As an example of this, consider JSON Schema’s if/then/else construction.
{
“if": { “$ref": “#/$defs/A" },
“then": { “$ref": “#/$defs/B" },
“else": { “$ref": “#/$defs/C" }
}
If the value conforms to a schema, then it must conform to another schema… otherwise it must conform to a third schema. Why does JSON Schema even support this? I think (but am deeply unsure) that this is equivalent to:
{
"oneOf": [
{
"allOf": [
{ "$ref": "#/$defs/A" },
{ "$ref": "#/$defs/B" }
]
},
{
"allOf": [
{ "not": { "$ref": "#/$defs/A" } },
{ "$ref": "#/$defs/C" }
]
}
]
}
In other words, { A ∪ B, ¬A ∪ C }. Perhaps it’s a purely academic concern: I haven’t encountered if/then/else in an actual schema.

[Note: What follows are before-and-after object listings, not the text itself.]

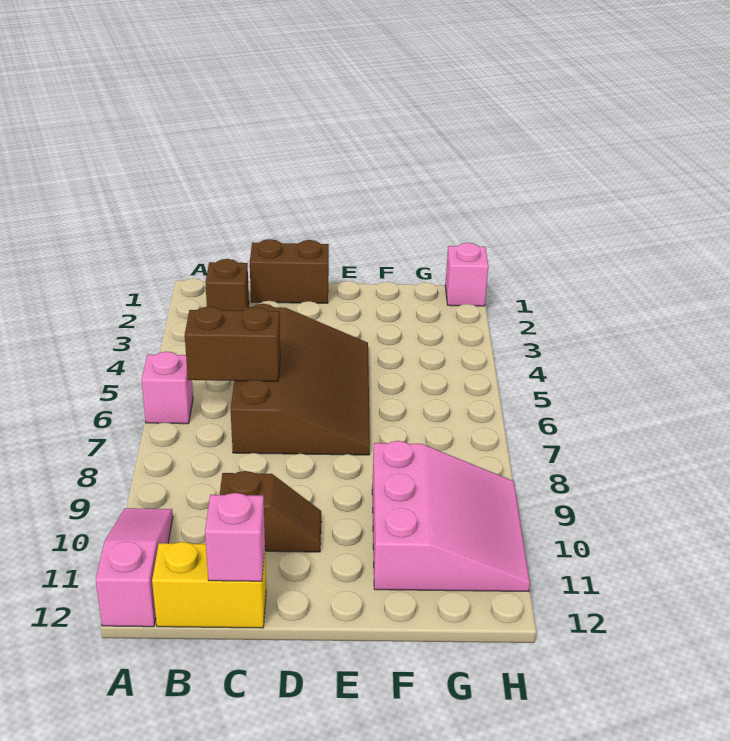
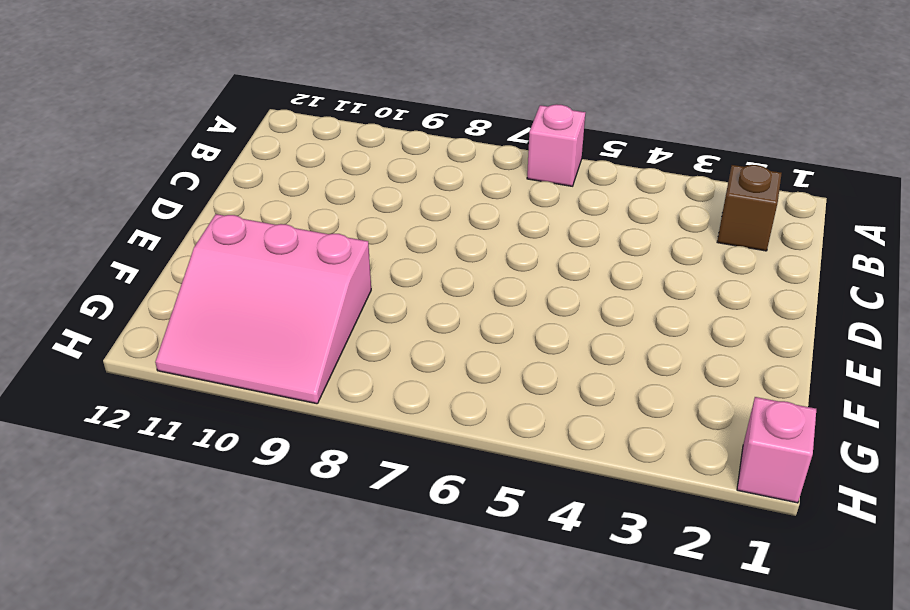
none -> pink 1x3 slope [96,508,173,627]
none -> yellow 1x2 brick [152,542,266,628]

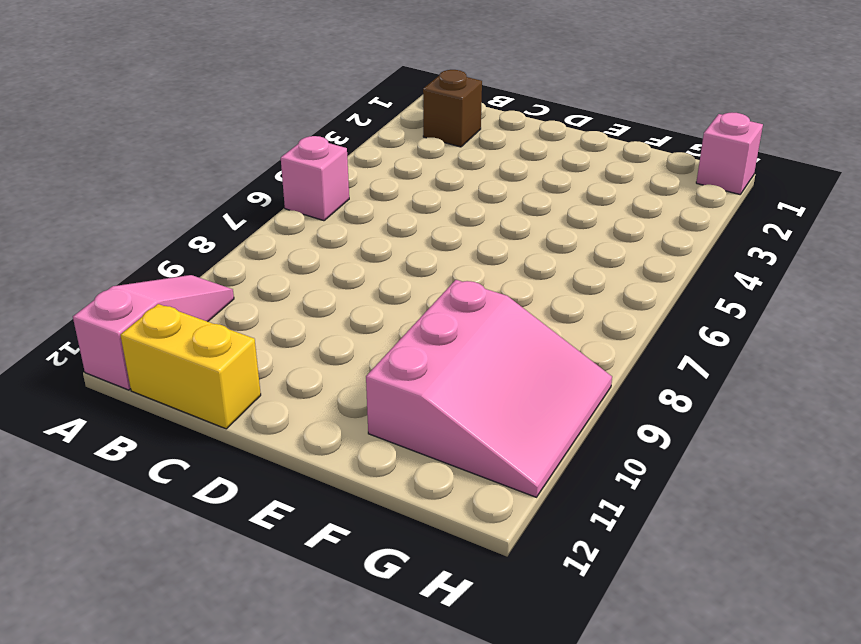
none -> brown 1x2 brick [250,239,329,303]
none -> brown 3x4 slope [231,304,370,455]

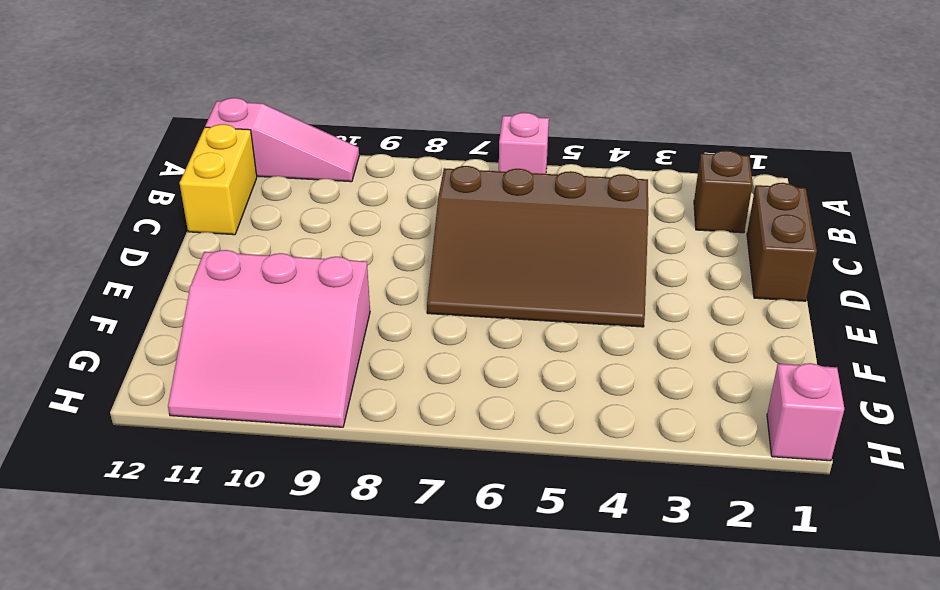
none -> brown 1x2 slope [220,471,321,552]
none -> brown 1x2 brick [185,307,280,381]

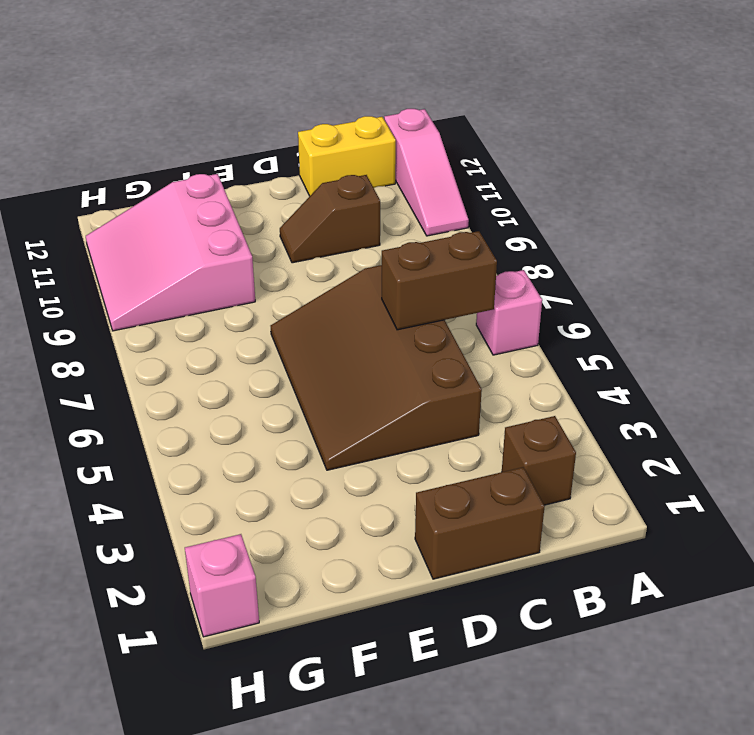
none -> pink 1x1 brick [205,493,265,581]

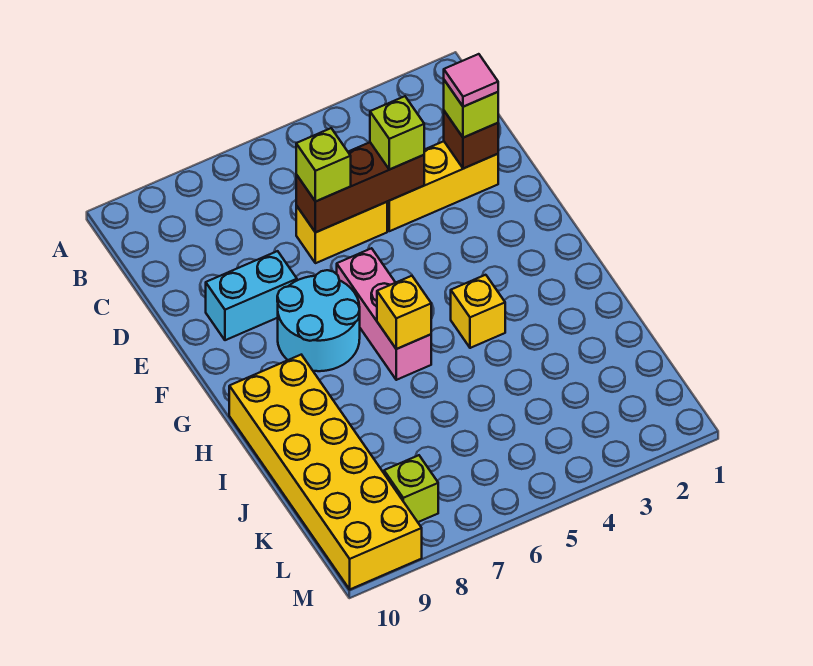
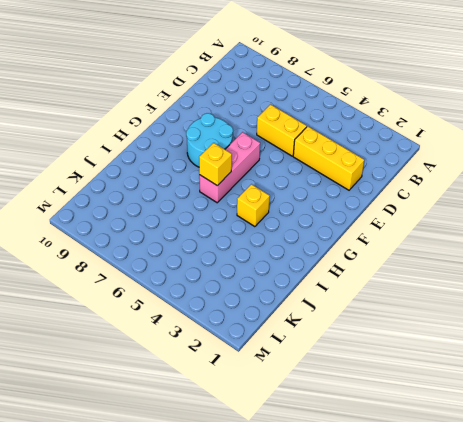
none -> cyan 1x2 brick [206,251,297,340]
none -> yellow 2x6 brick [229,355,422,589]
none -> lime 1x1 brick [384,455,438,522]

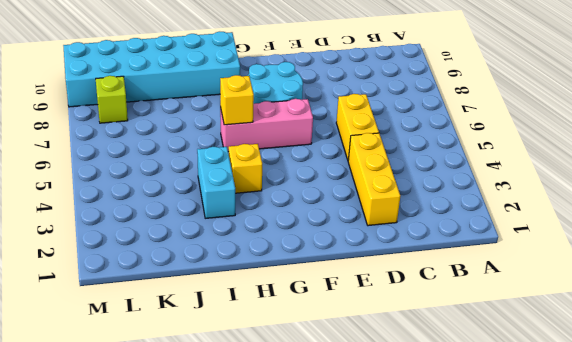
cyan 2x6 brick [63,32,240,107] -> yellow 2x6 brick [229,355,422,589]
cyan 1x2 brick [197,147,235,218] -> cyan 1x2 brick moved to [206,251,297,340]
none -> brown 1x1 brick [444,111,498,169]
none -> brown 1x3 brick [296,142,424,232]
none -> lime 1x1 brick [444,80,498,138]

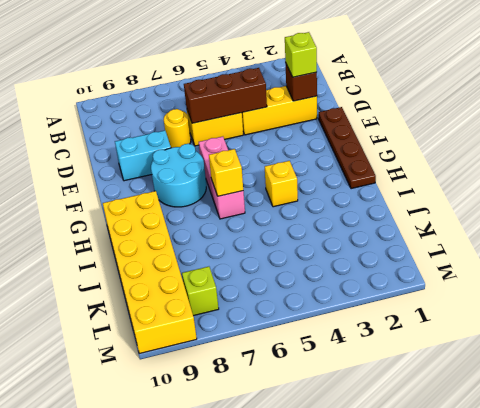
yellow 1x1 round brick [164,109,191,148] -> none
brown 1x4 plate [319,107,376,189] -> none
none -> lime 1x1 brick [370,96,424,170]
none -> lime 1x1 brick [296,128,351,202]
none -> pink 1x1 tile [444,54,498,107]

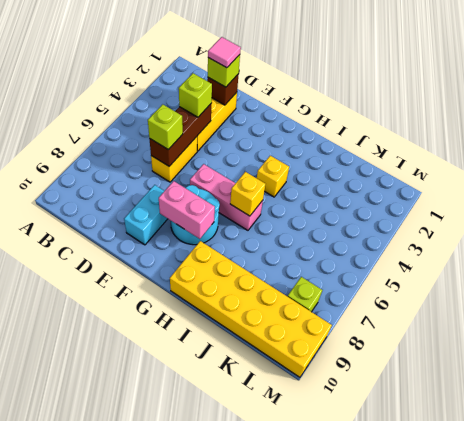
pink 1x2 brick [159,181,215,239] -> none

More generally: there are often many ways to express equivalent constructions. This is, again, likely a case of my wanting JSON Schema to be something it isn’t. There’s an emphasis on simplicity for human, hand-crafted authorship (e.g. if/then/else) whereas I might prefer a format authored and consumed by machines. The consequence is a spec that’s broad, easy to misimplement or misinterpret, and prone to subtle incompatibilities from version to version.
Typify to the future
As much as it’s been a pain in the neck, this JSON Schema compiler has also been a captivating puzzle, reminiscent of the annual untangling of Christmas tree lights (weirdly enjoyable… just me?). How to translate these complex, intersecting, convoluted (at times) schema into neat, precise, idiomatic Rust types. I feel like I kick over some new part of the spec every time I stare at it (dependentRequired? Who knew!). There are plenty of puzzles left: schemas with no simple Rust representation, unanticipated constructions, weirdo anchor and reference syntex, and—to support OpenAPI 3.1—a new (subtly incompatible) JSON Schema revision to untangle.